### WHAT THE TASK REQUIRES
Reproduce each line below without any alteration.
-------- THE INPUT
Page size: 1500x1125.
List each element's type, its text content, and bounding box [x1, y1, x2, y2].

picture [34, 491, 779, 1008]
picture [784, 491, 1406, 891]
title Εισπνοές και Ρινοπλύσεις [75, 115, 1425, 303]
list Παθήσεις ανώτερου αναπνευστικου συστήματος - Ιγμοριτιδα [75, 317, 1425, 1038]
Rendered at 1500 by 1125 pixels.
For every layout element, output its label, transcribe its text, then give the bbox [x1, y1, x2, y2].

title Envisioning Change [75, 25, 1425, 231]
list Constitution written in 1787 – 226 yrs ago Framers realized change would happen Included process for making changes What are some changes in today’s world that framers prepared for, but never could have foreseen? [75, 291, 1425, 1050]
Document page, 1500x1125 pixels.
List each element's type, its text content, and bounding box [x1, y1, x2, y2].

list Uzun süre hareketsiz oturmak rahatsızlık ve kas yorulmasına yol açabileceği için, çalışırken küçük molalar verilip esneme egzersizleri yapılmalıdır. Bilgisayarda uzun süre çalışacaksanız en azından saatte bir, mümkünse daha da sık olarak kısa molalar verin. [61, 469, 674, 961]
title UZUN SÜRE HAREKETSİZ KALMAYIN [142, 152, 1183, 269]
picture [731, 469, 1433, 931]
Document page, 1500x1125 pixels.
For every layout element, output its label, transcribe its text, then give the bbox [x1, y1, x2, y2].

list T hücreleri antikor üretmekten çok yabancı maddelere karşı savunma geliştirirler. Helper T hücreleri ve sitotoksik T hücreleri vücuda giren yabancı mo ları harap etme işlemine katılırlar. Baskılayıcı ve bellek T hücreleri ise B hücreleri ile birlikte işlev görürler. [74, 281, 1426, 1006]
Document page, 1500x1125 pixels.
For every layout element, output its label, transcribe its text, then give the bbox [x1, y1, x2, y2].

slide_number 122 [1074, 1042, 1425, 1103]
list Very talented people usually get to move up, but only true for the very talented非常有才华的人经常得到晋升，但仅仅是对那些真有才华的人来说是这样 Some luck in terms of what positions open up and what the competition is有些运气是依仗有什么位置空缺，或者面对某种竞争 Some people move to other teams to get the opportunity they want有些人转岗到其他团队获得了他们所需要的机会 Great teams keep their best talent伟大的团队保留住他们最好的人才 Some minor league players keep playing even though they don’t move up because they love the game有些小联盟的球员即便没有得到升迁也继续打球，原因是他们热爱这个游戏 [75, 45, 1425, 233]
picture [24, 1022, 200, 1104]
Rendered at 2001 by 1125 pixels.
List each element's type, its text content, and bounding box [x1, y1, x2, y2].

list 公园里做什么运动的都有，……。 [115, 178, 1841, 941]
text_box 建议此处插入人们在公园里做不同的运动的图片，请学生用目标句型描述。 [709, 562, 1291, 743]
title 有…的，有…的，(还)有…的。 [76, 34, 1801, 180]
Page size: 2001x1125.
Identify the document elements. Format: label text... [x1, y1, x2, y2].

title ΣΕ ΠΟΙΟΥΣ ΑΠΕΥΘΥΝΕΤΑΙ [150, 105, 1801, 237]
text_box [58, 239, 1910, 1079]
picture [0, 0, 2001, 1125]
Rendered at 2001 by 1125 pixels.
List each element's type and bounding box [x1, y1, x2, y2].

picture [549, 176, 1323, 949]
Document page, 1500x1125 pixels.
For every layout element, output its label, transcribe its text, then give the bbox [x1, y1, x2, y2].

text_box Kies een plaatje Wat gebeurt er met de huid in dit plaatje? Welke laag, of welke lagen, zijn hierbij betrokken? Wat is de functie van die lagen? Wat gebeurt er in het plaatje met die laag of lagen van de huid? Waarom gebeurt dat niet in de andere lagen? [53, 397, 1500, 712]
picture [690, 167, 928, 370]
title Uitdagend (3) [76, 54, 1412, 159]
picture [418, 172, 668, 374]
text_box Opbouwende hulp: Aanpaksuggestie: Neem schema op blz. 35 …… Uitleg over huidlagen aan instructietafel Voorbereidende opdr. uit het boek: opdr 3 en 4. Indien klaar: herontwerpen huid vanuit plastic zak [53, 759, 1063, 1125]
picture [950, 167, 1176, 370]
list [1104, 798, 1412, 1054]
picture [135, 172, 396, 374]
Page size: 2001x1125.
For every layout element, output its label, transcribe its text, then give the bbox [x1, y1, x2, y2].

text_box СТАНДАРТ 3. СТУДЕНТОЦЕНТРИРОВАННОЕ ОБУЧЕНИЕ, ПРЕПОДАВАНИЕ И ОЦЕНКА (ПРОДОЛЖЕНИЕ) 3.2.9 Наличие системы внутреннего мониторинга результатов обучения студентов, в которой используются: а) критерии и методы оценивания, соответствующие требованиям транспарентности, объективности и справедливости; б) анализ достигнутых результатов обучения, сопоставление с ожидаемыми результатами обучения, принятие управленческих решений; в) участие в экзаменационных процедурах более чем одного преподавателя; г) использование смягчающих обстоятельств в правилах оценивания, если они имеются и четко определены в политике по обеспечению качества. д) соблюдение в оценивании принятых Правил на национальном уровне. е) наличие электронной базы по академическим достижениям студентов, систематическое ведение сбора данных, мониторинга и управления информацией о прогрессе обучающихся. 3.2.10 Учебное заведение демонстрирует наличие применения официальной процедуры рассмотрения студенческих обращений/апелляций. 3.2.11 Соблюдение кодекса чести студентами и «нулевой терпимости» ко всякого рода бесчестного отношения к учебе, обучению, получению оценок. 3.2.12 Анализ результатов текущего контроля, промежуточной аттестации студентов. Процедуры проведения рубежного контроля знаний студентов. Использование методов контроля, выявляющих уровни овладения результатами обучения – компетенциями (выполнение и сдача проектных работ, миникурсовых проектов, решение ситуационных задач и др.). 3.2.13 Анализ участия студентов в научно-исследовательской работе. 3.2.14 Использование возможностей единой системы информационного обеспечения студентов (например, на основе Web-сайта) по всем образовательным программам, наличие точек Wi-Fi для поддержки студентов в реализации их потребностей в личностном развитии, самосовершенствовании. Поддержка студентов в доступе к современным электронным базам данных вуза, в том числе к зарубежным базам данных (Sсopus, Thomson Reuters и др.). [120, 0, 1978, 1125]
----------------
### SOLUTION TO THIS PROBLEM
Page size: 1500x1125.
List each element's type, its text content, and bounding box [x1, y1, x2, y2].

picture [34, 491, 779, 1008]
picture [784, 491, 1406, 891]
title Εισπνοές και Ρινοπλύσεις [75, 115, 1425, 303]
list Παθήσεις ανώτερου αναπνευστικου συστήματος - Ιγμοριτιδα [75, 317, 1425, 1038]
Rendered at 1500 by 1125 pixels.
For every layout element, output its label, transcribe its text, then give the bbox [x1, y1, x2, y2].

title Envisioning Change [75, 25, 1425, 231]
list Constitution written in 1787 – 226 yrs ago Framers realized change would happen Included process for making changes What are some changes in today’s world that framers prepared for, but never could have foreseen? [75, 291, 1425, 1050]
Document page, 1500x1125 pixels.
List each element's type, its text content, and bounding box [x1, y1, x2, y2].

list Uzun süre hareketsiz oturmak rahatsızlık ve kas yorulmasına yol açabileceği için, çalışırken küçük molalar verilip esneme egzersizleri yapılmalıdır. Bilgisayarda uzun süre çalışacaksanız en azından saatte bir, mümkünse daha da sık olarak kısa molalar verin. [61, 469, 674, 961]
title UZUN SÜRE HAREKETSİZ KALMAYIN [142, 152, 1183, 269]
picture [731, 469, 1433, 931]
Document page, 1500x1125 pixels.
For every layout element, output its label, transcribe its text, then give the bbox [x1, y1, x2, y2].

list T hücreleri antikor üretmekten çok yabancı maddelere karşı savunma geliştirirler. Helper T hücreleri ve sitotoksik T hücreleri vücuda giren yabancı mo ları harap etme işlemine katılırlar. Baskılayıcı ve bellek T hücreleri ise B hücreleri ile birlikte işlev görürler. [74, 281, 1426, 1006]
Document page, 1500x1125 pixels.
For every layout element, output its label, transcribe its text, then give the bbox [x1, y1, x2, y2].

slide_number 122 [1074, 1042, 1425, 1103]
list Very talented people usually get to move up, but only true for the very talented非常有才华的人经常得到晋升，但仅仅是对那些真有才华的人来说是这样 Some luck in terms of what positions open up and what the competition is有些运气是依仗有什么位置空缺，或者面对某种竞争 Some people move to other teams to get the opportunity they want有些人转岗到其他团队获得了他们所需要的机会 Great teams keep their best talent伟大的团队保留住他们最好的人才 Some minor league players keep playing even though they don’t move up because they love the game有些小联盟的球员即便没有得到升迁也继续打球，原因是他们热爱这个游戏 [75, 45, 1425, 233]
picture [24, 1022, 200, 1104]
Rendered at 2001 by 1125 pixels.
List each element's type, its text content, and bounding box [x1, y1, x2, y2].

list 公园里做什么运动的都有，……。 [115, 178, 1841, 941]
text_box 建议此处插入人们在公园里做不同的运动的图片，请学生用目标句型描述。 [709, 562, 1291, 743]
title 有…的，有…的，(还)有…的。 [76, 34, 1801, 180]
Page size: 2001x1125.
Identify the document elements. Format: label text... [x1, y1, x2, y2].

title ΣΕ ΠΟΙΟΥΣ ΑΠΕΥΘΥΝΕΤΑΙ [150, 105, 1801, 237]
text_box [58, 239, 1910, 1079]
picture [0, 0, 2001, 1125]
Rendered at 2001 by 1125 pixels.
List each element's type and bounding box [x1, y1, x2, y2].

picture [549, 176, 1323, 949]
Document page, 1500x1125 pixels.
For every layout element, output its label, transcribe its text, then give the bbox [x1, y1, x2, y2].

text_box Kies een plaatje Wat gebeurt er met de huid in dit plaatje? Welke laag, of welke lagen, zijn hierbij betrokken? Wat is de functie van die lagen? Wat gebeurt er in het plaatje met die laag of lagen van de huid? Waarom gebeurt dat niet in de andere lagen? [53, 397, 1500, 712]
picture [690, 167, 928, 370]
title Uitdagend (3) [76, 54, 1412, 159]
picture [418, 172, 668, 374]
text_box Opbouwende hulp: Aanpaksuggestie: Neem schema op blz. 35 …… Uitleg over huidlagen aan instructietafel Voorbereidende opdr. uit het boek: opdr 3 en 4. Indien klaar: herontwerpen huid vanuit plastic zak [53, 759, 1063, 1125]
picture [950, 167, 1176, 370]
list [1104, 798, 1412, 1054]
picture [135, 172, 396, 374]
Page size: 2001x1125.
For every layout element, output its label, transcribe its text, then give the bbox [x1, y1, x2, y2].

text_box СТАНДАРТ 3. СТУДЕНТОЦЕНТРИРОВАННОЕ ОБУЧЕНИЕ, ПРЕПОДАВАНИЕ И ОЦЕНКА (ПРОДОЛЖЕНИЕ) 3.2.9 Наличие системы внутреннего мониторинга результатов обучения студентов, в которой используются: а) критерии и методы оценивания, соответствующие требованиям транспарентности, объективности и справедливости; б) анализ достигнутых результатов обучения, сопоставление с ожидаемыми результатами обучения, принятие управленческих решений; в) участие в экзаменационных процедурах более чем одного преподавателя; г) использование смягчающих обстоятельств в правилах оценивания, если они имеются и четко определены в политике по обеспечению качества. д) соблюдение в оценивании принятых Правил на национальном уровне. е) наличие электронной базы по академическим достижениям студентов, систематическое ведение сбора данных, мониторинга и управления информацией о прогрессе обучающихся. 3.2.10 Учебное заведение демонстрирует наличие применения официальной процедуры рассмотрения студенческих обращений/апелляций. 3.2.11 Соблюдение кодекса чести студентами и «нулевой терпимости» ко всякого рода бесчестного отношения к учебе, обучению, получению оценок. 3.2.12 Анализ результатов текущего контроля, промежуточной аттестации студентов. Процедуры проведения рубежного контроля знаний студентов. Использование методов контроля, выявляющих уровни овладения результатами обучения – компетенциями (выполнение и сдача проектных работ, миникурсовых проектов, решение ситуационных задач и др.). 3.2.13 Анализ участия студентов в научно-исследовательской работе. 3.2.14 Использование возможностей единой системы информационного обеспечения студентов (например, на основе Web-сайта) по всем образовательным программам, наличие точек Wi-Fi для поддержки студентов в реализации их потребностей в личностном развитии, самосовершенствовании. Поддержка студентов в доступе к современным электронным базам данных вуза, в том числе к зарубежным базам данных (Sсopus, Thomson Reuters и др.). [120, 0, 1978, 1125]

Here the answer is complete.